TASK BRIEF – Retrieve all lines below that have the string "nose".

===== DATA TO USE =====

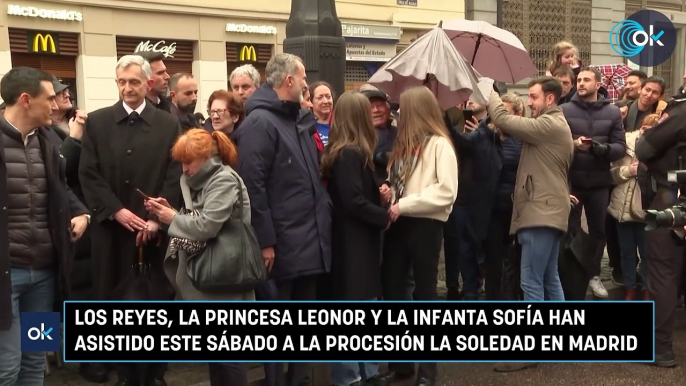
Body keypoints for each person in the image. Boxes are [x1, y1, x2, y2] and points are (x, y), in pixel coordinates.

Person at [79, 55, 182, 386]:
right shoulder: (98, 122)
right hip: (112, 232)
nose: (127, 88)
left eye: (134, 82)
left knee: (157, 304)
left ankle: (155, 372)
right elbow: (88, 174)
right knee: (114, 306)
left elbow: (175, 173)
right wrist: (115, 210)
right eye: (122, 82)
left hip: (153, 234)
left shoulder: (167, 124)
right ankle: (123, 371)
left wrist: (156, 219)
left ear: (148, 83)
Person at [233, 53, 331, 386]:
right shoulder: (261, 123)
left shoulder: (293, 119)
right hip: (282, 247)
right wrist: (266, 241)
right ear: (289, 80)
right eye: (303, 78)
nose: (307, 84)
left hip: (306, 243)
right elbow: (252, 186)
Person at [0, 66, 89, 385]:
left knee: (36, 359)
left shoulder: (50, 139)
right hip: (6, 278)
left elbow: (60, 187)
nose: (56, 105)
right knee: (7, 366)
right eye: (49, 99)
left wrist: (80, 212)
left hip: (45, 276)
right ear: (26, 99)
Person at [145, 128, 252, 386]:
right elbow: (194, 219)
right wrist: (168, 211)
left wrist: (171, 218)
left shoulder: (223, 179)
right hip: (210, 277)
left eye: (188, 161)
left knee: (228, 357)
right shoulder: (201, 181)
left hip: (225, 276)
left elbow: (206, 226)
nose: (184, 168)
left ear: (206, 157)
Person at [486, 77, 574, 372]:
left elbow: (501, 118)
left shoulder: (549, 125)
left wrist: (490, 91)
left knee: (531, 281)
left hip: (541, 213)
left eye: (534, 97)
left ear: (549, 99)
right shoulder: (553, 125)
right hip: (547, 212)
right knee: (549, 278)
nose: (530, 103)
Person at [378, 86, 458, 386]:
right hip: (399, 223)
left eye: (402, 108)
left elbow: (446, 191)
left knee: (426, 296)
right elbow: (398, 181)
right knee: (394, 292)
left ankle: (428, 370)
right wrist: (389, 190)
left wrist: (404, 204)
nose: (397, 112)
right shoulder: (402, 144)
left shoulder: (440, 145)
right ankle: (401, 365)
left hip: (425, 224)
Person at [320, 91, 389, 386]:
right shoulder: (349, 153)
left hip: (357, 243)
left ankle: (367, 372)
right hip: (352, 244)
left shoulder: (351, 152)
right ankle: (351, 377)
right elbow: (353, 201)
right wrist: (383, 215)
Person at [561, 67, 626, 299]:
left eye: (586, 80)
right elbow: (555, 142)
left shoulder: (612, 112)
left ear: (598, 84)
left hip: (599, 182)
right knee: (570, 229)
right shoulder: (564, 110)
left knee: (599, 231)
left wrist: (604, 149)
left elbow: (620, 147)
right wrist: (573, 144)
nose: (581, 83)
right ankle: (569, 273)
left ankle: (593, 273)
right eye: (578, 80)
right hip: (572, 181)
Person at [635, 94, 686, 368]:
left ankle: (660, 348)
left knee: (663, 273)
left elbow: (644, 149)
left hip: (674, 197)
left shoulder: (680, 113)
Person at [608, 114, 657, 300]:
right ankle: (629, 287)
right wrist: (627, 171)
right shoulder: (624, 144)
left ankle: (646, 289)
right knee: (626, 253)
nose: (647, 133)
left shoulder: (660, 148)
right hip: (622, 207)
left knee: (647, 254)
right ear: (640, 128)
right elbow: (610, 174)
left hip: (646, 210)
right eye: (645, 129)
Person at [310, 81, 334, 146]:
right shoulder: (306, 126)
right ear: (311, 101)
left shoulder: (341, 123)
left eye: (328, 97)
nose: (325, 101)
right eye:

=====

YOUR RESPONSE –
nose: (127, 88)
nose: (307, 84)
nose: (56, 105)
nose: (184, 168)
nose: (530, 103)
nose: (397, 112)
nose: (581, 83)
nose: (647, 133)
nose: (325, 101)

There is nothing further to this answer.